Aufgrund angekündigter Proteste gegen die Sparpolitik der spanischen Regierung hat die Polizei das Madrider Parlamentsgebäude am Dienstag hermetisch abgeriegelt. Die Sicherheitskräfte boten nach Angaben der Behörden mehr als 1300 Beamte auf. Linke Gruppierungen und Anhänger der Bewegung der „Empörten“ hatten für den Abend drei Kundgebungen in der Nähe des Parlaments angemeldet und dazu aufgerufen, das Gebäude zu „umzingeln“.

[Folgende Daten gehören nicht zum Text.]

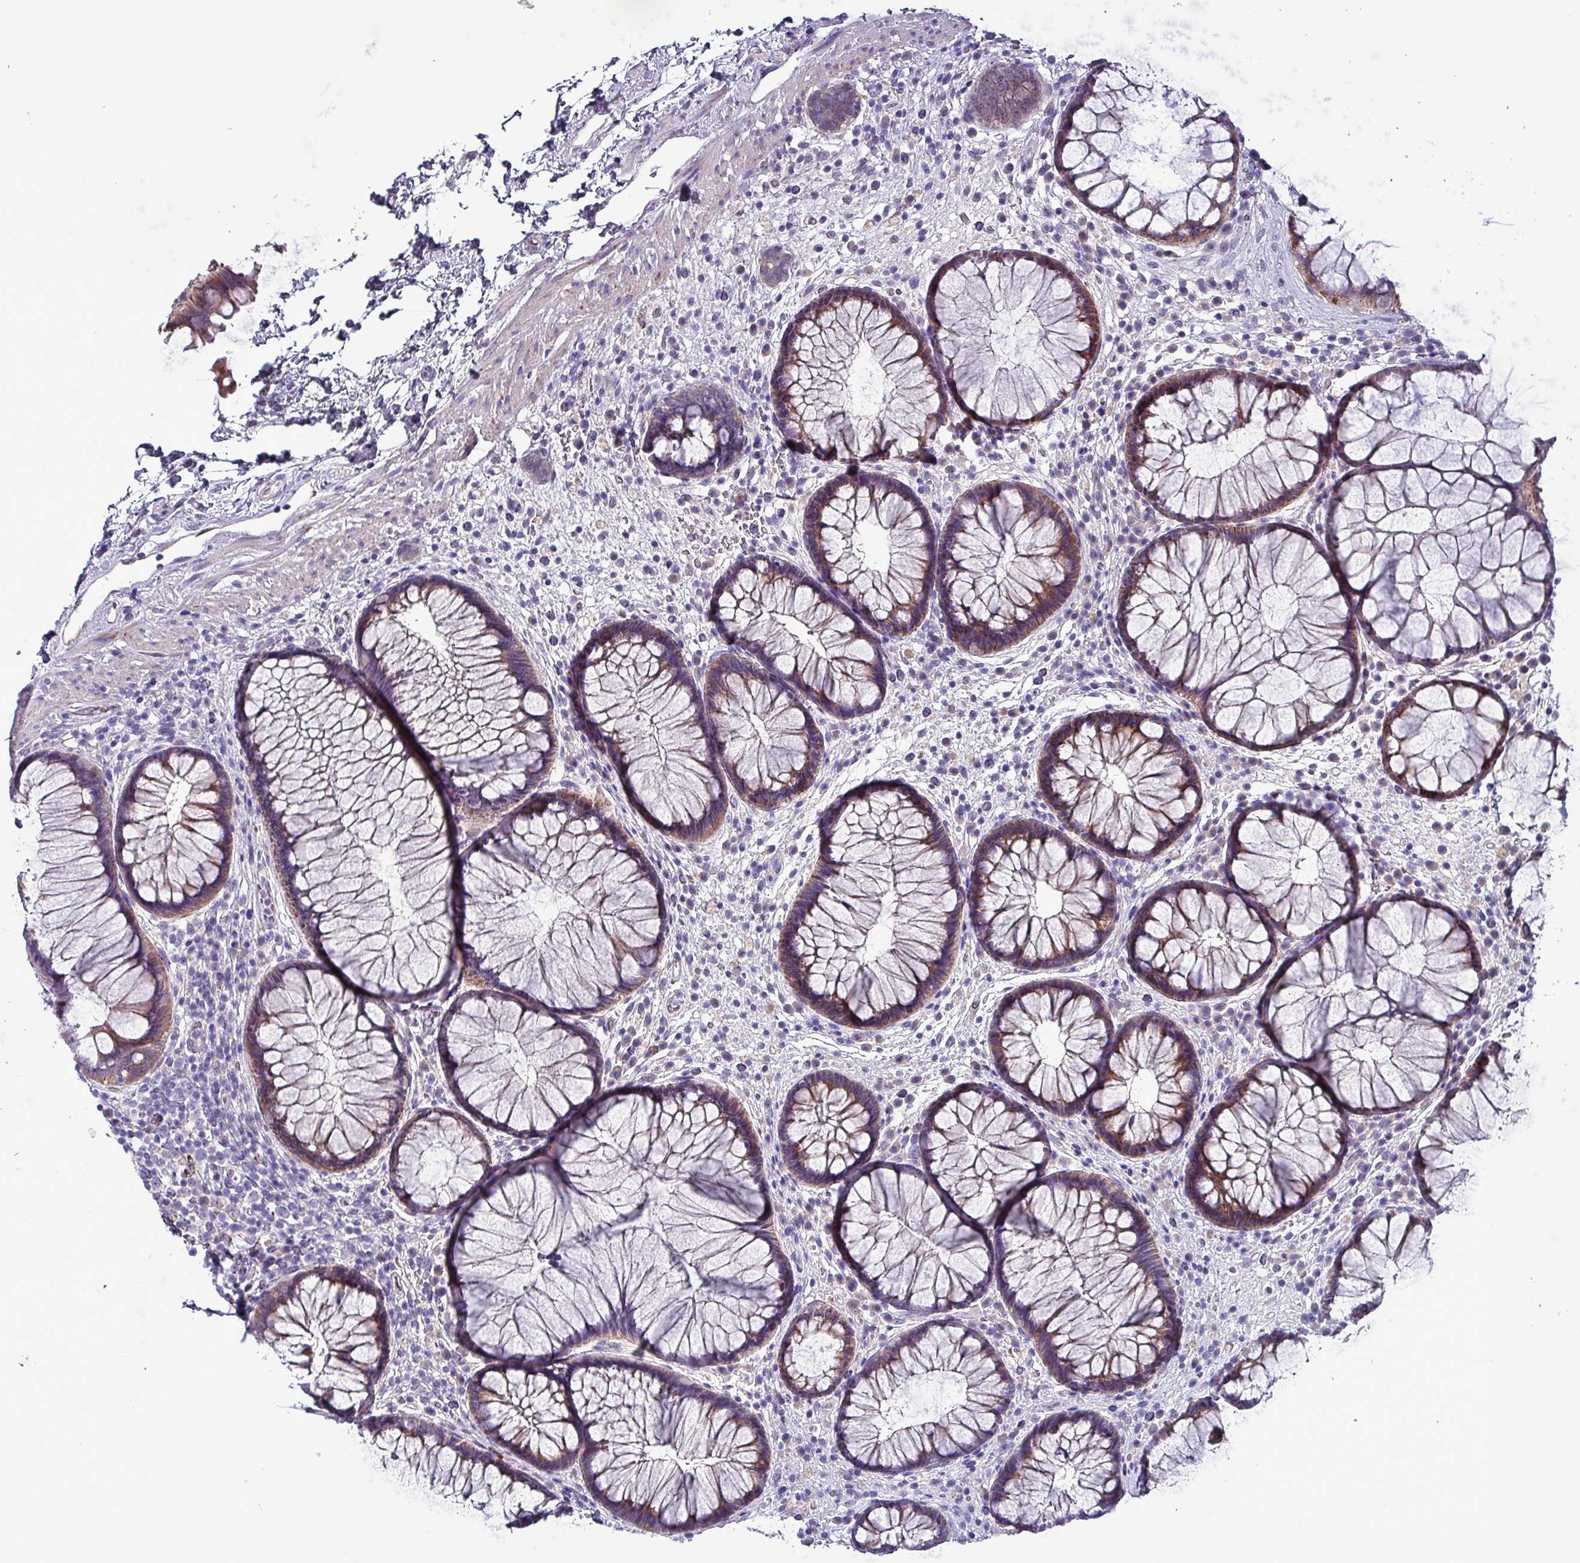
{"staining": {"intensity": "moderate", "quantity": ">75%", "location": "cytoplasmic/membranous"}, "tissue": "rectum", "cell_type": "Glandular cells", "image_type": "normal", "snomed": [{"axis": "morphology", "description": "Normal tissue, NOS"}, {"axis": "topography", "description": "Rectum"}], "caption": "An immunohistochemistry (IHC) histopathology image of normal tissue is shown. Protein staining in brown shows moderate cytoplasmic/membranous positivity in rectum within glandular cells.", "gene": "HSD3B7", "patient": {"sex": "male", "age": 51}}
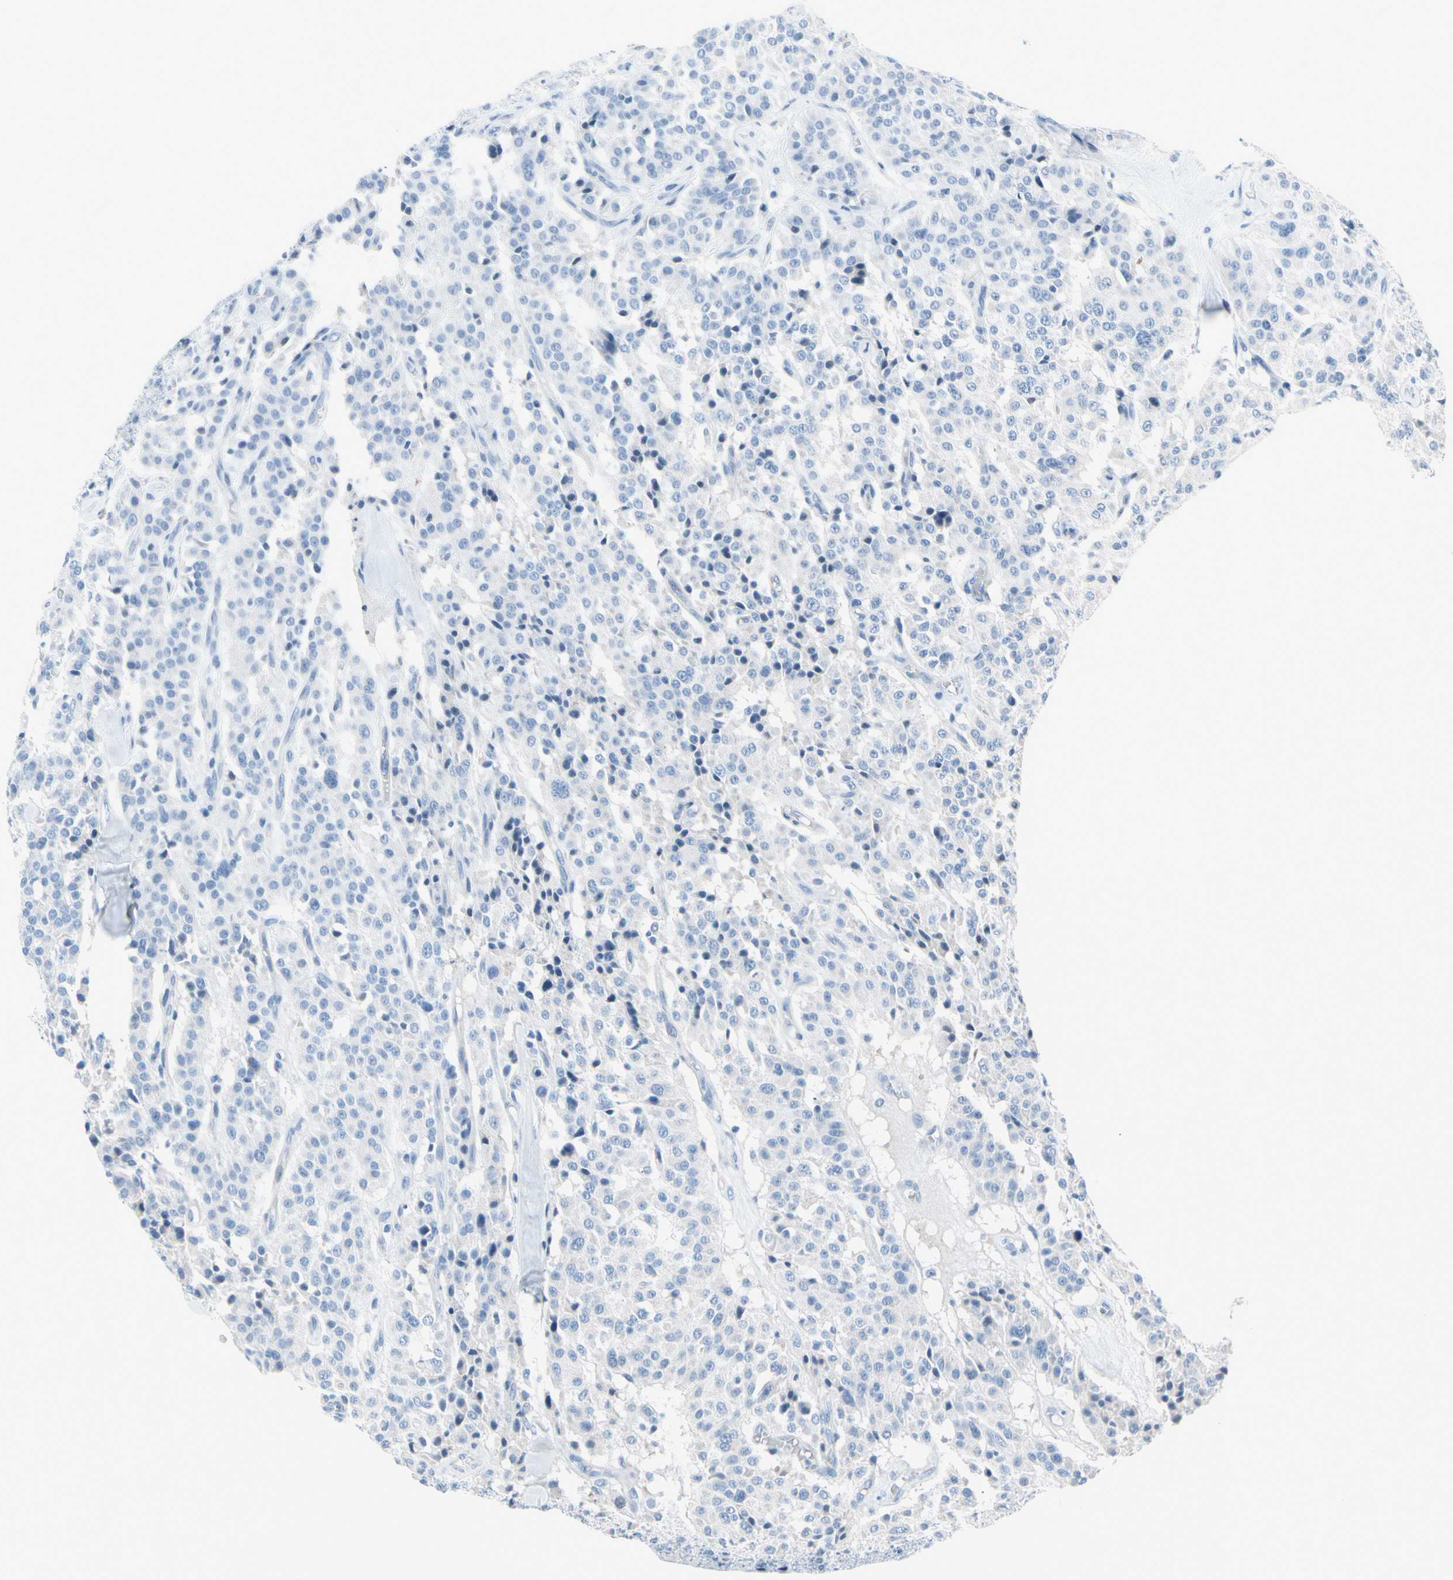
{"staining": {"intensity": "negative", "quantity": "none", "location": "none"}, "tissue": "carcinoid", "cell_type": "Tumor cells", "image_type": "cancer", "snomed": [{"axis": "morphology", "description": "Carcinoid, malignant, NOS"}, {"axis": "topography", "description": "Lung"}], "caption": "Tumor cells show no significant protein positivity in carcinoid (malignant).", "gene": "PGR", "patient": {"sex": "male", "age": 30}}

Die Demonstranten wollten möglichst nahe an das Parlament herankommen. Die Veranstalter der Proteste wiesen aber darauf hin, dass eine Besetzung des Parlamentsgebäudes nicht geplant sei. Die Polizei wollte zur Abschirmung des Parlaments im Umkreis von 500 Metern drei Sicherheitsringe einrichten. Parlamentspräsident Jesús Posada äußerte die Zuversicht, dass die Abgeordneten ohne Störungen und ohne Druck von außen ihre Plenarsitzung abhalten können.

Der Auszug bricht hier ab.